Reproduce the records below line for line, without altering any characters. Leave the pictures out of your answer.

Records for this exercise

——

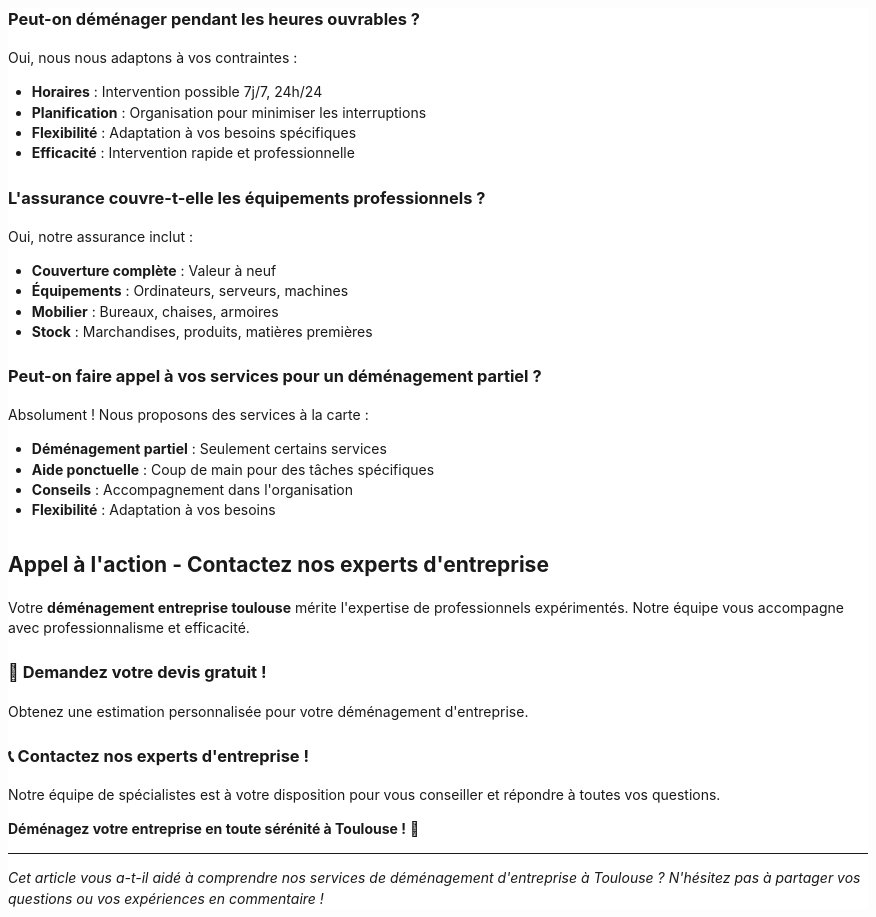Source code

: ### Peut-on déménager pendant les heures ouvrables ?

Oui, nous nous adaptons à vos contraintes :
- **Horaires** : Intervention possible 7j/7, 24h/24
- **Planification** : Organisation pour minimiser les interruptions
- **Flexibilité** : Adaptation à vos besoins spécifiques
- **Efficacité** : Intervention rapide et professionnelle

### L'assurance couvre-t-elle les équipements professionnels ?

Oui, notre assurance inclut :
- **Couverture complète** : Valeur à neuf
- **Équipements** : Ordinateurs, serveurs, machines
- **Mobilier** : Bureaux, chaises, armoires
- **Stock** : Marchandises, produits, matières premières

### Peut-on faire appel à vos services pour un déménagement partiel ?

Absolument ! Nous proposons des services à la carte :
- **Déménagement partiel** : Seulement certains services
- **Aide ponctuelle** : Coup de main pour des tâches spécifiques
- **Conseils** : Accompagnement dans l'organisation
- **Flexibilité** : Adaptation à vos besoins

## Appel à l'action - Contactez nos experts d'entreprise

Votre **déménagement entreprise toulouse** mérite l'expertise de professionnels expérimentés. Notre équipe vous accompagne avec professionnalisme et efficacité.

### 🏢 **Demandez votre devis gratuit !**

Obtenez une estimation personnalisée pour votre déménagement d'entreprise.

### 📞 **Contactez nos experts d'entreprise !**

Notre équipe de spécialistes est à votre disposition pour vous conseiller et répondre à toutes vos questions.

**Déménagez votre entreprise en toute sérénité à Toulouse !** 🚚

---

*Cet article vous a-t-il aidé à comprendre nos services de déménagement d'entreprise à Toulouse ? N'hésitez pas à partager vos questions ou vos expériences en commentaire !*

——

Result of this exercise
Source code

: ### Peut-on déménager pendant les heures ouvrables ?

Oui, nous nous adaptons à vos contraintes :
- **Horaires** : Intervention possible 7j/7, 24h/24
- **Planification** : Organisation pour minimiser les interruptions
- **Flexibilité** : Adaptation à vos besoins spécifiques
- **Efficacité** : Intervention rapide et professionnelle

### L'assurance couvre-t-elle les équipements professionnels ?

Oui, notre assurance inclut :
- **Couverture complète** : Valeur à neuf
- **Équipements** : Ordinateurs, serveurs, machines
- **Mobilier** : Bureaux, chaises, armoires
- **Stock** : Marchandises, produits, matières premières

### Peut-on faire appel à vos services pour un déménagement partiel ?

Absolument ! Nous proposons des services à la carte :
- **Déménagement partiel** : Seulement certains services
- **Aide ponctuelle** : Coup de main pour des tâches spécifiques
- **Conseils** : Accompagnement dans l'organisation
- **Flexibilité** : Adaptation à vos besoins

## Appel à l'action - Contactez nos experts d'entreprise

Votre **déménagement entreprise toulouse** mérite l'expertise de professionnels expérimentés. Notre équipe vous accompagne avec professionnalisme et efficacité.

### 🏢 **Demandez votre devis gratuit !**

Obtenez une estimation personnalisée pour votre déménagement d'entreprise.

### 📞 **Contactez nos experts d'entreprise !**

Notre équipe de spécialistes est à votre disposition pour vous conseiller et répondre à toutes vos questions.

**Déménagez votre entreprise en toute sérénité à Toulouse !** 🚚

---

*Cet article vous a-t-il aidé à comprendre nos services de déménagement d'entreprise à Toulouse ? N'hésitez pas à partager vos questions ou vos expériences en commentaire !*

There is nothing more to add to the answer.